# Website/Brand Thoughts



## MichaelHenson (Jan 14, 2016)

So, up to this year I have been focused on portraits and headshots more than weddings/engagement. As I move into the year and start pushing for more wedding opportunities, I want to ensure that I am not poorly representing myself in my marketing efforts.

My question is - Should I remove everything non-wedding/engagement related from my current website and start a new brand devoted strictly to weddings? Or is my current weddings/portraits site & brand focused enough to not drive a lot of brides away?

Any feedback or insights are appreciated!

Here's the link to my site: www.hensoncreativephotography.com

Thanks!


----------



## tirediron (Jan 14, 2016)

I would probably start a separate 'site just for weddings.  I see them as one of the few 'stand alone' categories, and while you can certainly have them as a sub-specialty, I think a brand/'site just for weddings would be a good move.


----------



## dennybeall (Jan 14, 2016)

Here's an idea that may work for you.
Some years ago we had an Equestrian Center so developed a website and marketing plan for that. As we got into it we found 3 or 4 other horse related areas that somewhat stood alone. So, we developed marketing for each but the dilemma was as yours, how to focus clients. What we did was make a number of home pages, one for each area, and market those but all were in the main website, just different areas. If you clicked a link in your area of interest it took you to that part of the website but the visible words were the same on all, just a different link.
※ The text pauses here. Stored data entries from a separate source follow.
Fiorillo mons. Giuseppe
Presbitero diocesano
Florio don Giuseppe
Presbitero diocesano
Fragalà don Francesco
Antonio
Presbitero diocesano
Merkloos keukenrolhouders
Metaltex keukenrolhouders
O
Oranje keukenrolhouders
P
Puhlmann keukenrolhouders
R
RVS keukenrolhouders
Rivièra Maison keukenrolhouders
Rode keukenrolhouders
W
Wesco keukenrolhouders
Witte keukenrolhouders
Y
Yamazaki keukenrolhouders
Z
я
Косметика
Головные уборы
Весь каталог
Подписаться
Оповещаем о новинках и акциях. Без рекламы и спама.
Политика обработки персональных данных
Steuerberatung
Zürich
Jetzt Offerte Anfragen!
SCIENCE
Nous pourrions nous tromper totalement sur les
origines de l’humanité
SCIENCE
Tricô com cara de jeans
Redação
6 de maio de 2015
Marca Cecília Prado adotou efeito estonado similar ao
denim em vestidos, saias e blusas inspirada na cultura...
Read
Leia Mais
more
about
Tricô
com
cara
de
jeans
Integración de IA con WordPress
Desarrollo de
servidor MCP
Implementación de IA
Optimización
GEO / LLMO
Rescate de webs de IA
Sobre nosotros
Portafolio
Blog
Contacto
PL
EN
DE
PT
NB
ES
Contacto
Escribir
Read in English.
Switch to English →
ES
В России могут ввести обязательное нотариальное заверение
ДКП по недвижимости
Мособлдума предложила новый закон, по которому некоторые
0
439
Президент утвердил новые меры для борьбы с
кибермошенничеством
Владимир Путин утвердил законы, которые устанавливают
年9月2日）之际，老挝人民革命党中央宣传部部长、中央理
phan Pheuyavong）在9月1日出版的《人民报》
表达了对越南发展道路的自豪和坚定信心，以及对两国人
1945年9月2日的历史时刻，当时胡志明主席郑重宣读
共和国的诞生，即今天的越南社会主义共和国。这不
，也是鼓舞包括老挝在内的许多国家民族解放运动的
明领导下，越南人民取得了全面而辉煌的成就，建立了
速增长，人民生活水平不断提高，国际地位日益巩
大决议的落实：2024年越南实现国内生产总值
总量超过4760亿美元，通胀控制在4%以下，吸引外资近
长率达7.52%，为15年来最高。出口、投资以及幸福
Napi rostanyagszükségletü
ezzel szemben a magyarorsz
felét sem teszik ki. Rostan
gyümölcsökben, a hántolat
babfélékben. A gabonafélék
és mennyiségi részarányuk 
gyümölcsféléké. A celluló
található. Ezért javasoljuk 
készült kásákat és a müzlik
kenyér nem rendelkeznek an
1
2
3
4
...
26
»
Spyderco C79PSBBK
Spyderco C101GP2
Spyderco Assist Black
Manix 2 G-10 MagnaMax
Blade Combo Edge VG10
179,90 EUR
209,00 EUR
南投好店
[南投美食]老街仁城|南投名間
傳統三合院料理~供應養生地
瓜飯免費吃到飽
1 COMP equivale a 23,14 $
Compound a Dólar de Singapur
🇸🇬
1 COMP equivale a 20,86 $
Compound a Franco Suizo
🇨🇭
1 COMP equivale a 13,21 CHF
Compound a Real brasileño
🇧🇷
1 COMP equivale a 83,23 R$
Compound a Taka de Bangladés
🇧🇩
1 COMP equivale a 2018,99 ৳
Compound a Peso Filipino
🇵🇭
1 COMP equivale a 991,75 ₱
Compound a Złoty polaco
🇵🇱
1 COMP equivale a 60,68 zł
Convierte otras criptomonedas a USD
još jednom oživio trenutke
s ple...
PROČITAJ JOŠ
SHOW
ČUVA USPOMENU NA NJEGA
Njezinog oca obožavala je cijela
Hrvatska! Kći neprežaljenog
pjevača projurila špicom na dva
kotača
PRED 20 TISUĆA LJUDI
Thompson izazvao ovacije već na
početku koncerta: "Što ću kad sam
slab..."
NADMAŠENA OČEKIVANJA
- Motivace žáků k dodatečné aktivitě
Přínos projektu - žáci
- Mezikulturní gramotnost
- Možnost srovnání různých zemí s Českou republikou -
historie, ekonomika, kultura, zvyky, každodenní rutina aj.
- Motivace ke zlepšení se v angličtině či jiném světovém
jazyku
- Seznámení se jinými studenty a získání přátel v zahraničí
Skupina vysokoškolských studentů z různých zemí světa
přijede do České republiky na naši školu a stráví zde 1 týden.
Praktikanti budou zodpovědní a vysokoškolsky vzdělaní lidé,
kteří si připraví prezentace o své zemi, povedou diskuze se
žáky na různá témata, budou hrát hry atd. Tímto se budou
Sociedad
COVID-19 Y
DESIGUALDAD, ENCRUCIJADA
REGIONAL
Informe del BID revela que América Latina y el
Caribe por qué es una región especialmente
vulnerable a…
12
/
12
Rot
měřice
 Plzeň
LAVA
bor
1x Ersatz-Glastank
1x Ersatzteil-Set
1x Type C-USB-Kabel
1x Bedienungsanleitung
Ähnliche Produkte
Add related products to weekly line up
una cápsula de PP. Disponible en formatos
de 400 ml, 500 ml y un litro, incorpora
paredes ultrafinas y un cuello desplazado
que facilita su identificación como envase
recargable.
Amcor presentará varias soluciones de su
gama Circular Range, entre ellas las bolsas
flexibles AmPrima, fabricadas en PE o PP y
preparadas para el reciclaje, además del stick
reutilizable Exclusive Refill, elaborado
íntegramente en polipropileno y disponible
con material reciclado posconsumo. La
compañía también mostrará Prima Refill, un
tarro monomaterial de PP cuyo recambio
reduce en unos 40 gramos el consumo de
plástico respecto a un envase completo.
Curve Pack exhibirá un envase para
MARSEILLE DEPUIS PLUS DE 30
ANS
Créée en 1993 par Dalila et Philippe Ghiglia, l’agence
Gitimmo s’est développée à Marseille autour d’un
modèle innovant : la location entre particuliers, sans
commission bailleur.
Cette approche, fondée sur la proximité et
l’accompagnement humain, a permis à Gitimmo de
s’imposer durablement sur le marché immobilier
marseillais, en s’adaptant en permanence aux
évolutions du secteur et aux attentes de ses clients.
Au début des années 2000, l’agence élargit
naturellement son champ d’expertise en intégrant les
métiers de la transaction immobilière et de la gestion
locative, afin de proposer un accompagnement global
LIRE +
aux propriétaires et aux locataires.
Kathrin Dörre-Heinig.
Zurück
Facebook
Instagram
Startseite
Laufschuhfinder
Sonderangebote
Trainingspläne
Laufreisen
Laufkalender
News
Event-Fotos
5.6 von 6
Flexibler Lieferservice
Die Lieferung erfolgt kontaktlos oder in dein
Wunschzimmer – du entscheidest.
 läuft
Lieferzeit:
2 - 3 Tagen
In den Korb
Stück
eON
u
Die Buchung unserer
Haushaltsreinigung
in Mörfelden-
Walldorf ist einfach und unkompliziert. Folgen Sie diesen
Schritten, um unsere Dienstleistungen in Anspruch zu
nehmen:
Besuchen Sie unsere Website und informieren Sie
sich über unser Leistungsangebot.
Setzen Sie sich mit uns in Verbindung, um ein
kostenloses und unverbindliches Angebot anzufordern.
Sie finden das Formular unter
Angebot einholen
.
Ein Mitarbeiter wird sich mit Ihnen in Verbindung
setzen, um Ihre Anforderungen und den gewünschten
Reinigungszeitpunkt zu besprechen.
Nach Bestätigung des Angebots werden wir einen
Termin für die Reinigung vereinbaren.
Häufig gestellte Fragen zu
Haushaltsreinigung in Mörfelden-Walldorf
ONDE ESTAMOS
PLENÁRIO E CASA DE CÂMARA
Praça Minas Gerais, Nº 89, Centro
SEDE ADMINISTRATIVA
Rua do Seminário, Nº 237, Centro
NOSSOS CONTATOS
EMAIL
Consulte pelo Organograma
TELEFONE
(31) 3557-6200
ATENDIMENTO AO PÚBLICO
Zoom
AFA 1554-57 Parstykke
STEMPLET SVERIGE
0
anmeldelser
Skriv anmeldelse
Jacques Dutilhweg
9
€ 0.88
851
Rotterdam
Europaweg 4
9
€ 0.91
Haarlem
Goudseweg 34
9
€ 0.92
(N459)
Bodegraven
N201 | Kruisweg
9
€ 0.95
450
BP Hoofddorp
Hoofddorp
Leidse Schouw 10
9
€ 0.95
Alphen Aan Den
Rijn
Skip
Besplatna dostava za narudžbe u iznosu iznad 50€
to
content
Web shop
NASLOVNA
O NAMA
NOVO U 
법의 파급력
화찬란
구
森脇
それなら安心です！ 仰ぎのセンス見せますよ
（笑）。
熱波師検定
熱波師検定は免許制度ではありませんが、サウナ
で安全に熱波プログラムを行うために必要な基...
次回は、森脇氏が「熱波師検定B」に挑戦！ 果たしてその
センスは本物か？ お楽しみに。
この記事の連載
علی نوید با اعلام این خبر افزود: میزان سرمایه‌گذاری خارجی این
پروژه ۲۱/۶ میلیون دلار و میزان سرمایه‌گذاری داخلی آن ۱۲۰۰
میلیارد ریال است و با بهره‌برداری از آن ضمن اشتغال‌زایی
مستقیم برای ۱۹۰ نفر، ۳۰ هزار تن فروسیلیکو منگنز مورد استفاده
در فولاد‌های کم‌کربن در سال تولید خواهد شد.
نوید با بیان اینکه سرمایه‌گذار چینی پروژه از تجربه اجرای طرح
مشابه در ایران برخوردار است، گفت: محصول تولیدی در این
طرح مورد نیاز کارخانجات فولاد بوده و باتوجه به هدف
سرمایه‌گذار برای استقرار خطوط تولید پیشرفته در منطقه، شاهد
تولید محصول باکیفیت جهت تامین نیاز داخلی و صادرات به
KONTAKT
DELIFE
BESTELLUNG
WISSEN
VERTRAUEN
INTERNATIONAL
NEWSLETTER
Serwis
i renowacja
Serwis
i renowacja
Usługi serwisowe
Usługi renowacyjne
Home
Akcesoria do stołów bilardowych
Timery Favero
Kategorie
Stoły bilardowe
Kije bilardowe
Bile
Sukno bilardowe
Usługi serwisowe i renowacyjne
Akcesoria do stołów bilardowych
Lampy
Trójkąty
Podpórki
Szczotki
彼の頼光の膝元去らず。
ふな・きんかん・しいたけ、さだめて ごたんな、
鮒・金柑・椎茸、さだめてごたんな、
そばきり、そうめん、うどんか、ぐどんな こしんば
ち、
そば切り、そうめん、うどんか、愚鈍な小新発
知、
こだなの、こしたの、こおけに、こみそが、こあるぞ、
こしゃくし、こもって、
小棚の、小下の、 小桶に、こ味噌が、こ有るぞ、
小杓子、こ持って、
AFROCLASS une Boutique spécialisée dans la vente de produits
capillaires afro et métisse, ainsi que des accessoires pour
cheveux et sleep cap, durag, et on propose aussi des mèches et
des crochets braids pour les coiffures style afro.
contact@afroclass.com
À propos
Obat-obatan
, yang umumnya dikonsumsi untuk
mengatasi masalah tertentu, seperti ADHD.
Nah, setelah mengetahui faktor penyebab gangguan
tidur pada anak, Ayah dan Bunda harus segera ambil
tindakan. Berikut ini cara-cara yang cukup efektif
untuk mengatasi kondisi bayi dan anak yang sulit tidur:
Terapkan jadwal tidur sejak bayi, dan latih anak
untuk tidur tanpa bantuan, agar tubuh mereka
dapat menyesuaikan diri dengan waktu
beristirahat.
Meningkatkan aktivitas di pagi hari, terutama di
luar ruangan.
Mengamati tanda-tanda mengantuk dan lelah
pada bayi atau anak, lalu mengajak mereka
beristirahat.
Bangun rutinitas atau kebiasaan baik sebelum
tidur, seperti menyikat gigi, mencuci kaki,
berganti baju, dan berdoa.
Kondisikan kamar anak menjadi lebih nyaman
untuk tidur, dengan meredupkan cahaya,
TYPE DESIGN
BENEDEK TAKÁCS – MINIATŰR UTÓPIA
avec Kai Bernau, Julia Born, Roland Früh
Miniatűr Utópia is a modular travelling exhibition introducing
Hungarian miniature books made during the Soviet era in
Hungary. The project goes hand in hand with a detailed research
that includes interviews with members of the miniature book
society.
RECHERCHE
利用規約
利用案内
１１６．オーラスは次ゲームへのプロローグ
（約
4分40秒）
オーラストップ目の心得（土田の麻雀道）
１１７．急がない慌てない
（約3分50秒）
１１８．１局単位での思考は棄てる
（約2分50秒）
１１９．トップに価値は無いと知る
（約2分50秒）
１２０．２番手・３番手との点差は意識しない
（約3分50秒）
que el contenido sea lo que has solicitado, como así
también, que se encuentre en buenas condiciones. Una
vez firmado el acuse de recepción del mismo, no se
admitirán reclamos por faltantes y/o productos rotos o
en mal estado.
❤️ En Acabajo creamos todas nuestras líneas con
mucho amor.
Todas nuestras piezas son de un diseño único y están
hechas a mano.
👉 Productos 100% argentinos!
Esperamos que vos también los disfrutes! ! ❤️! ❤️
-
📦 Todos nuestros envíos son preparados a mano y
Once the prospect was into their area of interest there were links and menus that allowed them to stay in their specialty of interest or page to other areas if they chose.


----------



## MichaelHenson (Jan 14, 2016)

So, let's say I move forward with putting my wedding brand on an entirely different site. Would it defeat the purpose to link to my existing site for family & commercial portraits?


----------



## tirediron (Jan 14, 2016)

No, I don't think so.  You're not trying to hide the fact that you shoot other stuff, rather focus prospective brides on your wedding work.  Denyy's idea is feasible too; you could have a landing page with two big graphic links, one to weddings, and one to everything else.


----------



## MichaelHenson (Jan 14, 2016)

Hmmm...That could work and would let me avoid the startup costs for another site...


----------